Each "Service" object provides (by default, can be disabled) load-balanced IP address that by default uses kube-proxy as you described, a DNS A record pointing to said address, DNS SRV records pointing to actual direct connections (whether NodePorts or PodIP/port combinations) plus API access to get the same data out.
There are even replacement kube-proxy implementations that route everything through F5 load balancer boxes, but they are less known.
This is a concern only if you have ungraceful node termination Ie you suddenly yoink the node. In most cases when you terminate the node, k8s will (attempt to) cordon and drain the nodes, letting the pods gracefully terminate the connections before getting evicted.
If you didn’t have k8s and just used an autoscaling group of VMs you would have the same issue…
So instead of making the applications use a good RPC library, we're going to shove more crap into the kernel? No thanks, from a security context and complexity perspective.
Per https://blog.dave.tf/post/new-kubernetes/ , the way that this was solved in Borg was:
> "Borg solves that complexity by fiat, decreeing that Thou Shalt Use Our Client Libraries For Everything, so there’s an obvious point at which to plug in arbitrarily fancy service discovery and load-balancing. "
Which seems like a better solution, if requiring some reengineering of apps.
The complexity is an issue (but sidecars are plenty complex too), but the security not so much. BPF C is incredibly limiting (you can't even have loops if the verifier can't prove to its satisfaction that the loop has a low static bound). It's nothing at all like writing kernel C.
You don't have to use C.

■ **Brief**
Copy the passage of the Kubernetes networking thread between "If you didn’t" and "and complexity perspective.", inclusive.

■ **Excerpted records**
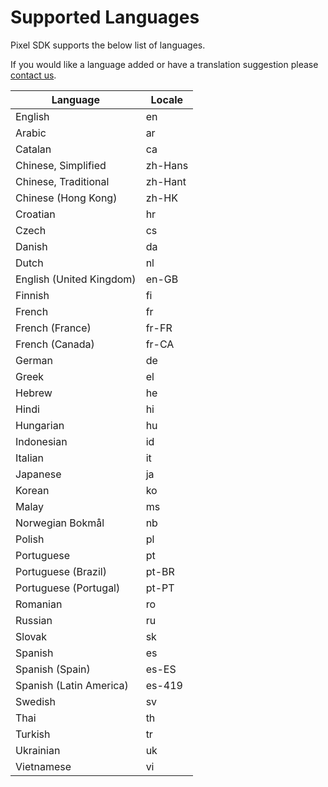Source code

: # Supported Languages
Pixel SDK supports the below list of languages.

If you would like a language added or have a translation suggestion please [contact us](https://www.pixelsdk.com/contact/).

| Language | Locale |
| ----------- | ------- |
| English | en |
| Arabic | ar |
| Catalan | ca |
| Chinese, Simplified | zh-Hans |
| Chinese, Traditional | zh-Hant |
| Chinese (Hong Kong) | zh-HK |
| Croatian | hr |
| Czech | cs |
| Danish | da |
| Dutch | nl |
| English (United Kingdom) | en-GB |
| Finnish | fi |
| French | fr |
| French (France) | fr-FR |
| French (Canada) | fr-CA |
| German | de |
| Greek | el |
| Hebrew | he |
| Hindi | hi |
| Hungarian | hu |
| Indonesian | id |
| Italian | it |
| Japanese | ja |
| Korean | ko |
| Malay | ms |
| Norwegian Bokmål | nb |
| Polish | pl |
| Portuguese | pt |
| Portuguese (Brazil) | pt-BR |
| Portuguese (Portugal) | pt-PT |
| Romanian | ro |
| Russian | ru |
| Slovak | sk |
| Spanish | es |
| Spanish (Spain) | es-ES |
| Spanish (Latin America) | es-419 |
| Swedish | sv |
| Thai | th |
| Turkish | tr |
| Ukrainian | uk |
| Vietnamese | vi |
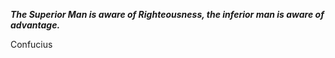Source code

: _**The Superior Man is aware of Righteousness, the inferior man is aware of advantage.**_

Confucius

---

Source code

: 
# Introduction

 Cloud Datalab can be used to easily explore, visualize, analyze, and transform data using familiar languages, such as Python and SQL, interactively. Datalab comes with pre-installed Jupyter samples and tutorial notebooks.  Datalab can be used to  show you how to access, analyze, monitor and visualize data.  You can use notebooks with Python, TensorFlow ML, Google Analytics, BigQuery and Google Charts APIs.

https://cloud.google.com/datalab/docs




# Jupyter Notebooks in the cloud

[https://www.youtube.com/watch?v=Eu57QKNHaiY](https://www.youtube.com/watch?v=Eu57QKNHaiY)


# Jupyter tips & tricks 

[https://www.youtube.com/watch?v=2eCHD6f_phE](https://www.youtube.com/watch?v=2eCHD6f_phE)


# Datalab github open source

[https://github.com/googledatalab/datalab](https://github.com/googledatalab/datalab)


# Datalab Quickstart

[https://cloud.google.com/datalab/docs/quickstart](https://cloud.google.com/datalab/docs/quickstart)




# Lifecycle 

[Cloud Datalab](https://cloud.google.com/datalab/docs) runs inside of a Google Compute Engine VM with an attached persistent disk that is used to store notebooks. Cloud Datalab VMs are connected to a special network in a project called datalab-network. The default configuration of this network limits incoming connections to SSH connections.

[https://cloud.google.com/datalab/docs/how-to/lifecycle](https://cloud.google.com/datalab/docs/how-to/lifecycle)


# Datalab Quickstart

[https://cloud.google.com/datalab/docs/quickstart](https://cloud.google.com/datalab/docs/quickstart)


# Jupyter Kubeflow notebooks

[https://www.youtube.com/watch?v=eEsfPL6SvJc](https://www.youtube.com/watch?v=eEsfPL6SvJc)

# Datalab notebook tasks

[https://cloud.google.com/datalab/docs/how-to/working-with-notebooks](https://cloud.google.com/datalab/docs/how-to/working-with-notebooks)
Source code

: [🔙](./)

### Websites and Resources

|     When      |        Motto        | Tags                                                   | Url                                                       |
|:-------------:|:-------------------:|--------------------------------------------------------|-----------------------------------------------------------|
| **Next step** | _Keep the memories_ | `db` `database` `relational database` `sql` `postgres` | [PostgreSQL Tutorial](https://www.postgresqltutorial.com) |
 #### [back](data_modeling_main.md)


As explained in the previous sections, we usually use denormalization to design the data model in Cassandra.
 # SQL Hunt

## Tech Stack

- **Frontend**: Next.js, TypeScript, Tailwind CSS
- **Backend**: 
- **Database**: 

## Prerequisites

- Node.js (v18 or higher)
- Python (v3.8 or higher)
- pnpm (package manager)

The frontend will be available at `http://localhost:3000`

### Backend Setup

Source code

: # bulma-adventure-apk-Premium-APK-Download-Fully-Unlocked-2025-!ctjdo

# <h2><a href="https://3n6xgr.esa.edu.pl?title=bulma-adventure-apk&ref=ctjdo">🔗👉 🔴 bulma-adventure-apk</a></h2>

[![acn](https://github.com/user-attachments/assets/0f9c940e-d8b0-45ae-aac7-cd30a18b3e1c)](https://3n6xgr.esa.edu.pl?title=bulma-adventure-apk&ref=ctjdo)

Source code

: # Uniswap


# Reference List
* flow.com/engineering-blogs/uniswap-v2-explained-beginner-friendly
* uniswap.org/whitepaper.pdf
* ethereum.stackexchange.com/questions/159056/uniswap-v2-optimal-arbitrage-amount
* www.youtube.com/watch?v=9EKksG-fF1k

■ **Answer to this task**
If you didn’t have k8s and just used an autoscaling group of VMs you would have the same issue…
So instead of making the applications use a good RPC library, we're going to shove more crap into the kernel? No thanks, from a security context and complexity perspective.